TASK INSTRUCTIONS: Count the lines in the data below that contain the string "можна", matching case exactly. Give only the number.

DATASET RECORDS:
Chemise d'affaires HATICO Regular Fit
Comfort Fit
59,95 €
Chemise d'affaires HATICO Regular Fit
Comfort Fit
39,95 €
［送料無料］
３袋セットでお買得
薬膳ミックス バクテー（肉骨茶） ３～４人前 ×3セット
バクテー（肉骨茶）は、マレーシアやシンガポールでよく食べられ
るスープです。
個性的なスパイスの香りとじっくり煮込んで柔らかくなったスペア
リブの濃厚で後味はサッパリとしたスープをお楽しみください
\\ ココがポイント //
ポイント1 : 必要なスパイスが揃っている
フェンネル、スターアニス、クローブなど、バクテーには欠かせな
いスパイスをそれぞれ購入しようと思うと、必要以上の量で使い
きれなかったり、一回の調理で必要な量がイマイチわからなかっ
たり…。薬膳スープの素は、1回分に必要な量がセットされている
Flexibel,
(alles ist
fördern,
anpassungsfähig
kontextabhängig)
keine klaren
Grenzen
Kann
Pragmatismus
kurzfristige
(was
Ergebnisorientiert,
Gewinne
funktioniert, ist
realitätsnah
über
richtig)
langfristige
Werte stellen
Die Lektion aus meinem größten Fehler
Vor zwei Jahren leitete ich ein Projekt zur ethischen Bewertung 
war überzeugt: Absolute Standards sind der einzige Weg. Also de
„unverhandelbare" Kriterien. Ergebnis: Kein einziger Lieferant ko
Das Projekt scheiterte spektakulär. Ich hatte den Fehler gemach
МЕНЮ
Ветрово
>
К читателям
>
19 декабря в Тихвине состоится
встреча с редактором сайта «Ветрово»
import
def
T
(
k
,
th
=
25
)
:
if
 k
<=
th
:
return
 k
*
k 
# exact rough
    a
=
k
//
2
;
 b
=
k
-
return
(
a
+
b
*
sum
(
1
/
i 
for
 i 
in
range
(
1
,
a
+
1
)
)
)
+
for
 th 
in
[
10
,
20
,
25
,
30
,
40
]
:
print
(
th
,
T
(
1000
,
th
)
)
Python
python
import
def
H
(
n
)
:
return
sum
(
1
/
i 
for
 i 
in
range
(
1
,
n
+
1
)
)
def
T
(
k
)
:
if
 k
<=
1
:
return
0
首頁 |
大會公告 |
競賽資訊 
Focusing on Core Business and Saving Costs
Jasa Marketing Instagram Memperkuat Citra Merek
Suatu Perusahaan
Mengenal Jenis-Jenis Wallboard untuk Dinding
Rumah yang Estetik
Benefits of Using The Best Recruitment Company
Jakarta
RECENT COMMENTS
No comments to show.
...
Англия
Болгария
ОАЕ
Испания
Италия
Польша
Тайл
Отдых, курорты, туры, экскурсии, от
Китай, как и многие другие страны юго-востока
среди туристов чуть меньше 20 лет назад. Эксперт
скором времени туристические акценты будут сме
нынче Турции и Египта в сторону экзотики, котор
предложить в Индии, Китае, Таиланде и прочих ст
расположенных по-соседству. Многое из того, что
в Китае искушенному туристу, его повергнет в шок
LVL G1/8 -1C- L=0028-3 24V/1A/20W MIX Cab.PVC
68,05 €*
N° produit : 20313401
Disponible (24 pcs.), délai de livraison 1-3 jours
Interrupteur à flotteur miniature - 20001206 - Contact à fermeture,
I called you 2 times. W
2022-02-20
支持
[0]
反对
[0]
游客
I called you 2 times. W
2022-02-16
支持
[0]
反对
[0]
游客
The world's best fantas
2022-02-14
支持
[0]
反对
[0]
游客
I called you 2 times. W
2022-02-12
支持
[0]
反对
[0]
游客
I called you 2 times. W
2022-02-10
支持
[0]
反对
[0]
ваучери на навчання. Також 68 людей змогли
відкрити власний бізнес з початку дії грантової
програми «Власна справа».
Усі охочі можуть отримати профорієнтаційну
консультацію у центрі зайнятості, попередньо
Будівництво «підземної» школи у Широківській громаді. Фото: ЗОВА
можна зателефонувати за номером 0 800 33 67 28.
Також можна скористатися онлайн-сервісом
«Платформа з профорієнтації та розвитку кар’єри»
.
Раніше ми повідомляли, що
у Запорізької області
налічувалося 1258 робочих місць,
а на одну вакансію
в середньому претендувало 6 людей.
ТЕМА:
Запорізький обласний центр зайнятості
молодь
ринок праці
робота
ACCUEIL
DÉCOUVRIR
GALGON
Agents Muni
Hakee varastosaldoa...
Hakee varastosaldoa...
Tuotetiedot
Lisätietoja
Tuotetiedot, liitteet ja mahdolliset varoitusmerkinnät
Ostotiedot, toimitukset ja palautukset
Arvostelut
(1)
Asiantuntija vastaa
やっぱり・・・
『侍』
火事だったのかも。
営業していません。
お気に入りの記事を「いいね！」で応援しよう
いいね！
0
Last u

ANSWER BELOW: 2